┌──

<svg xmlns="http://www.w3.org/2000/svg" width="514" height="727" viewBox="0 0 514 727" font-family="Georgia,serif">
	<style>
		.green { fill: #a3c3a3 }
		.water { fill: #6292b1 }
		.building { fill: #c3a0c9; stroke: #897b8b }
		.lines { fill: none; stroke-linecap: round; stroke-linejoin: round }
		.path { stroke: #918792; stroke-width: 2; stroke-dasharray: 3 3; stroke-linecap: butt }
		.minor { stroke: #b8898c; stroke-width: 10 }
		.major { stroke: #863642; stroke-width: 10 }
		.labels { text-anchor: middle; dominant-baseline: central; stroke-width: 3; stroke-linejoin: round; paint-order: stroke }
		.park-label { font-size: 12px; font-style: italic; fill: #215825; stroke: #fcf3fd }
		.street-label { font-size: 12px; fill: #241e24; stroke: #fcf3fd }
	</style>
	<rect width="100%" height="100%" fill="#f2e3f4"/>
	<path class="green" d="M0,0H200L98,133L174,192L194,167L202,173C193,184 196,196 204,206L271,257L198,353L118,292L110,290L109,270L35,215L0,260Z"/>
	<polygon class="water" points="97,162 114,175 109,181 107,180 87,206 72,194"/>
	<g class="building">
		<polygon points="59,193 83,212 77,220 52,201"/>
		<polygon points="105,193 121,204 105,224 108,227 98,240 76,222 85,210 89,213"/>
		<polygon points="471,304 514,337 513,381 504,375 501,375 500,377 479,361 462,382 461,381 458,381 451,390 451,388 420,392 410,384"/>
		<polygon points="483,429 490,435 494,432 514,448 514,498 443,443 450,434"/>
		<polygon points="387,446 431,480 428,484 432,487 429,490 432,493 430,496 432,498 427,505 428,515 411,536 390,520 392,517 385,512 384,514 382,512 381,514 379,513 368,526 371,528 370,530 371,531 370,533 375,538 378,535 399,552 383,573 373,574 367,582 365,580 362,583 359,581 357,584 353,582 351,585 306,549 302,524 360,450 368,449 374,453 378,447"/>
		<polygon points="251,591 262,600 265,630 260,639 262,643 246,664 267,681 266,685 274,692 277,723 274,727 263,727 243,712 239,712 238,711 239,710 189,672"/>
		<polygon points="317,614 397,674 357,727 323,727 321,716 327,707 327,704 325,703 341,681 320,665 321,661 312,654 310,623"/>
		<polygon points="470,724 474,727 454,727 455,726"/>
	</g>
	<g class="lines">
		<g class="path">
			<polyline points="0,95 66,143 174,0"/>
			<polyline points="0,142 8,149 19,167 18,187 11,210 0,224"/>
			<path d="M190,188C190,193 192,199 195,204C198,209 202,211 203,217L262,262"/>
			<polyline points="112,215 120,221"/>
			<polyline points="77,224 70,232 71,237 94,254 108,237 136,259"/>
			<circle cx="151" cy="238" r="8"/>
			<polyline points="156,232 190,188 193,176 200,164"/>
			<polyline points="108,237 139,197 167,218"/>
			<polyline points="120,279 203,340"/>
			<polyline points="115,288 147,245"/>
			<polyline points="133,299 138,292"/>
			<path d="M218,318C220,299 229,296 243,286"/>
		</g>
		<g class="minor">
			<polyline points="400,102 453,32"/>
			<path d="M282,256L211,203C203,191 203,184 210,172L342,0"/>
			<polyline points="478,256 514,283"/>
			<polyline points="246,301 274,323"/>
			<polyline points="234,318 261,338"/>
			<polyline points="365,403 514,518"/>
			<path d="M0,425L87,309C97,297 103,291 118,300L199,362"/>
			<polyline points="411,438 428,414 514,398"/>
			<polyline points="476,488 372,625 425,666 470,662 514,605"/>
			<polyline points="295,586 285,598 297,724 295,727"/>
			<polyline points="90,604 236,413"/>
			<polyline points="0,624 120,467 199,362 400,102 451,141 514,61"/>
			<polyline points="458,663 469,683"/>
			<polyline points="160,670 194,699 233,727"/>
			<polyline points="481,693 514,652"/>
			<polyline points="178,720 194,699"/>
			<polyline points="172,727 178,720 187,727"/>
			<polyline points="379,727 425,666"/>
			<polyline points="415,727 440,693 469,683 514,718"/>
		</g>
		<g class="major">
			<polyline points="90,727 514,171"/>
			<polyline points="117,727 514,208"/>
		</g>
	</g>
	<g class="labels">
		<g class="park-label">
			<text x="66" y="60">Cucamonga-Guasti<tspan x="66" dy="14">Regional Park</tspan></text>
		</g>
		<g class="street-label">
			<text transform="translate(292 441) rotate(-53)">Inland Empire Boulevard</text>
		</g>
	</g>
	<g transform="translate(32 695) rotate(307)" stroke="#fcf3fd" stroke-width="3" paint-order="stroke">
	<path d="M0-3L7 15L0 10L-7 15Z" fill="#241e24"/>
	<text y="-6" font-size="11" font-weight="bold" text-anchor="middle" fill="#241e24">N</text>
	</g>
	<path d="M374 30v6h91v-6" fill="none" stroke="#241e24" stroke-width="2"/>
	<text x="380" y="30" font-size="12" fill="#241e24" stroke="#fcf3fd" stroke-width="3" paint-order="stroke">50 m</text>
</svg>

└──

Output every line above so that it reads exactly as before.

• Result of the task:
<svg xmlns="http://www.w3.org/2000/svg" width="514" height="727" viewBox="0 0 514 727" font-family="Georgia,serif">
	<style>
		.green { fill: #a3c3a3 }
		.water { fill: #6292b1 }
		.building { fill: #c3a0c9; stroke: #897b8b }
		.lines { fill: none; stroke-linecap: round; stroke-linejoin: round }
		.path { stroke: #918792; stroke-width: 2; stroke-dasharray: 3 3; stroke-linecap: butt }
		.minor { stroke: #b8898c; stroke-width: 10 }
		.major { stroke: #863642; stroke-width: 10 }
		.labels { text-anchor: middle; dominant-baseline: central; stroke-width: 3; stroke-linejoin: round; paint-order: stroke }
		.park-label { font-size: 12px; font-style: italic; fill: #215825; stroke: #fcf3fd }
		.street-label { font-size: 12px; fill: #241e24; stroke: #fcf3fd }
	</style>
	<rect width="100%" height="100%" fill="#f2e3f4"/>
	<path class="green" d="M0,0H200L98,133L174,192L194,167L202,173C193,184 196,196 204,206L271,257L198,353L118,292L110,290L109,270L35,215L0,260Z"/>
	<polygon class="water" points="97,162 114,175 109,181 107,180 87,206 72,194"/>
	<g class="building">
		<polygon points="59,193 83,212 77,220 52,201"/>
		<polygon points="105,193 121,204 105,224 108,227 98,240 76,222 85,210 89,213"/>
		<polygon points="471,304 514,337 513,381 504,375 501,375 500,377 479,361 462,382 461,381 458,381 451,390 451,388 420,392 410,384"/>
		<polygon points="483,429 490,435 494,432 514,448 514,498 443,443 450,434"/>
		<polygon points="387,446 431,480 428,484 432,487 429,490 432,493 430,496 432,498 427,505 428,515 411,536 390,520 392,517 385,512 384,514 382,512 381,514 379,513 368,526 371,528 370,530 371,531 370,533 375,538 378,535 399,552 383,573 373,574 367,582 365,580 362,583 359,581 357,584 353,582 351,585 306,549 302,524 360,450 368,449 374,453 378,447"/>
		<polygon points="251,591 262,600 265,630 260,639 262,643 246,664 267,681 266,685 274,692 277,723 274,727 263,727 243,712 239,712 238,711 239,710 189,672"/>
		<polygon points="317,614 397,674 357,727 323,727 321,716 327,707 327,704 325,703 341,681 320,665 321,661 312,654 310,623"/>
		<polygon points="470,724 474,727 454,727 455,726"/>
	</g>
	<g class="lines">
		<g class="path">
			<polyline points="0,95 66,143 174,0"/>
			<polyline points="0,142 8,149 19,167 18,187 11,210 0,224"/>
			<path d="M190,188C190,193 192,199 195,204C198,209 202,211 203,217L262,262"/>
			<polyline points="112,215 120,221"/>
			<polyline points="77,224 70,232 71,237 94,254 108,237 136,259"/>
			<circle cx="151" cy="238" r="8"/>
			<polyline points="156,232 190,188 193,176 200,164"/>
			<polyline points="108,237 139,197 167,218"/>
			<polyline points="120,279 203,340"/>
			<polyline points="115,288 147,245"/>
			<polyline points="133,299 138,292"/>
			<path d="M218,318C220,299 229,296 243,286"/>
		</g>
		<g class="minor">
			<polyline points="400,102 453,32"/>
			<path d="M282,256L211,203C203,191 203,184 210,172L342,0"/>
			<polyline points="478,256 514,283"/>
			<polyline points="246,301 274,323"/>
			<polyline points="234,318 261,338"/>
			<polyline points="365,403 514,518"/>
			<path d="M0,425L87,309C97,297 103,291 118,300L199,362"/>
			<polyline points="411,438 428,414 514,398"/>
			<polyline points="476,488 372,625 425,666 470,662 514,605"/>
			<polyline points="295,586 285,598 297,724 295,727"/>
			<polyline points="90,604 236,413"/>
			<polyline points="0,624 120,467 199,362 400,102 451,141 514,61"/>
			<polyline points="458,663 469,683"/>
			<polyline points="160,670 194,699 233,727"/>
			<polyline points="481,693 514,652"/>
			<polyline points="178,720 194,699"/>
			<polyline points="172,727 178,720 187,727"/>
			<polyline points="379,727 425,666"/>
			<polyline points="415,727 440,693 469,683 514,718"/>
		</g>
		<g class="major">
			<polyline points="90,727 514,171"/>
			<polyline points="117,727 514,208"/>
		</g>
	</g>
	<g class="labels">
		<g class="park-label">
			<text x="66" y="60">Cucamonga-Guasti<tspan x="66" dy="14">Regional Park</tspan></text>
		</g>
		<g class="street-label">
			<text transform="translate(292 441) rotate(-53)">Inland Empire Boulevard</text>
		</g>
	</g>
	<g transform="translate(32 695) rotate(307)" stroke="#fcf3fd" stroke-width="3" paint-order="stroke">
	<path d="M0-3L7 15L0 10L-7 15Z" fill="#241e24"/>
	<text y="-6" font-size="11" font-weight="bold" text-anchor="middle" fill="#241e24">N</text>
	</g>
	<path d="M374 30v6h91v-6" fill="none" stroke="#241e24" stroke-width="2"/>
	<text x="380" y="30" font-size="12" fill="#241e24" stroke="#fcf3fd" stroke-width="3" paint-order="stroke">50 m</text>
</svg>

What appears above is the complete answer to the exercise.